In fact, around that time, a very short-lived alliance between some libertarians and the more Pat Buchanan-like paleoconservatives ended—in part because Hoppe condemned the paleocon writer Samuel Francis as a fascist, with Hoppe urging anarcho-capitalism as the alternative to Francis’s racism and statism. Anarcho-capitalism, despite its significant contrarian streak, need not rush to embrace the fringiest of allies and the most unsavory of permissible behaviors. Really. We can and should self-police, preferably without throwing out the baby of firm principles along with the bathwater of unsavory possible applications.

This brief overview won’t reassure everyone, I realize, but to some of my fellow libertarians who say we should just go the route of pretending that Hoppe and the Mises Institute can somehow be logically banished from the movement (as if it were a club instead of a set of principles) while advocates of regulations such as affirmative action are a-okay as allies, I conclude by reminding you that you probably don’t have a flawless public relations strategy yourself.
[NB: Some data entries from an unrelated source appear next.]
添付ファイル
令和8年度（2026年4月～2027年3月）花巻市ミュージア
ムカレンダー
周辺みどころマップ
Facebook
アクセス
The Libertarian Party is usually considered a more mainstream, outreach-oriented project by the sorts of people who hate the Mises Institute. Yet I can’t help noticing the Libertarian Party’s candidate for mayor next week here in New York City is literally a schizophrenic former airline hijacker who wanted to go to Antarctica to fight the "Cabal" ruling the world. Perhaps that could be spun into a positive thing with joke slogans like “He'll stand up for places like Astoria, not Cabal-dominated Antarctica” or "Watch out, world: This time, New York City will be flying the terror-plane!"

More likely, libertarian-leaning voters will vote for moderate Republican candidate Nicole Malliotakis, the LP will be an embarrassing footnote again, and New York City will retain its communist mayor, Bill de Blasio.
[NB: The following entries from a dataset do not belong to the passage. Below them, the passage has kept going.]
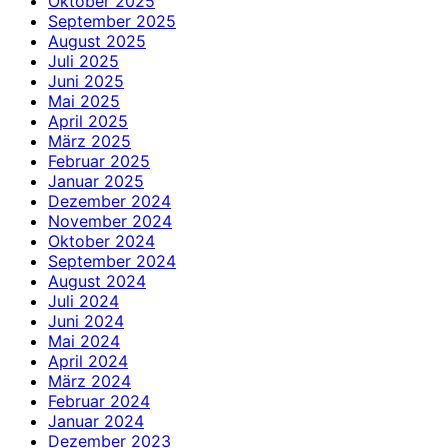
Oktober 2025
September 2025
August 2025
Juli 2025
Juni 2025
Mai 2025
April 2025
März 2025
Februar 2025
Januar 2025
Dezember 2024
November 2024
Oktober 2024
September 2024
August 2024
Juli 2024
Juni 2024
Mai 2024
April 2024
März 2024
Februar 2024
Januar 2024
Dezember 2023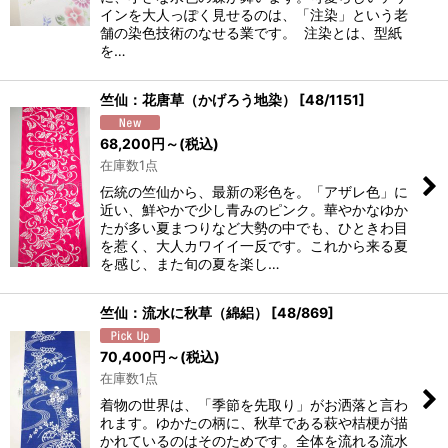
インを大人っぽく見せるのは、「注染」という老
舗の染色技術のなせる業です。 注染とは、型紙
を…
竺仙：花唐草（かげろう地染）
[
48/1151
]
68,200
円
～
(税込)
在庫数1点
伝統の竺仙から、最新の彩色を。「アザレ色」に
近い、鮮やかで少し青みのピンク。華やかなゆか
たが多い夏まつりなど大勢の中でも、ひときわ目
を惹く、大人カワイイ一反です。これから来る夏
を感じ、また旬の夏を楽し…
竺仙：流水に秋草（綿絽）
[
48/869
]
70,400
円
～
(税込)
在庫数1点
着物の世界は、「季節を先取り」がお洒落と言わ
れます。ゆかたの柄に、秋草である萩や桔梗が描
かれているのはそのためです。全体を流れる流水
Before any faction excommunicates people, in short, it probably ought to prove it is also capable of winning people over. No faction seems very interested in that these days.

I will, however, go see a debate in a few days between the slightly more moderate-libertarian editors of Reason and the leftist editors of Jacobin here in New York City. We’ll see if they manage to argue any more civilly than the rest of America.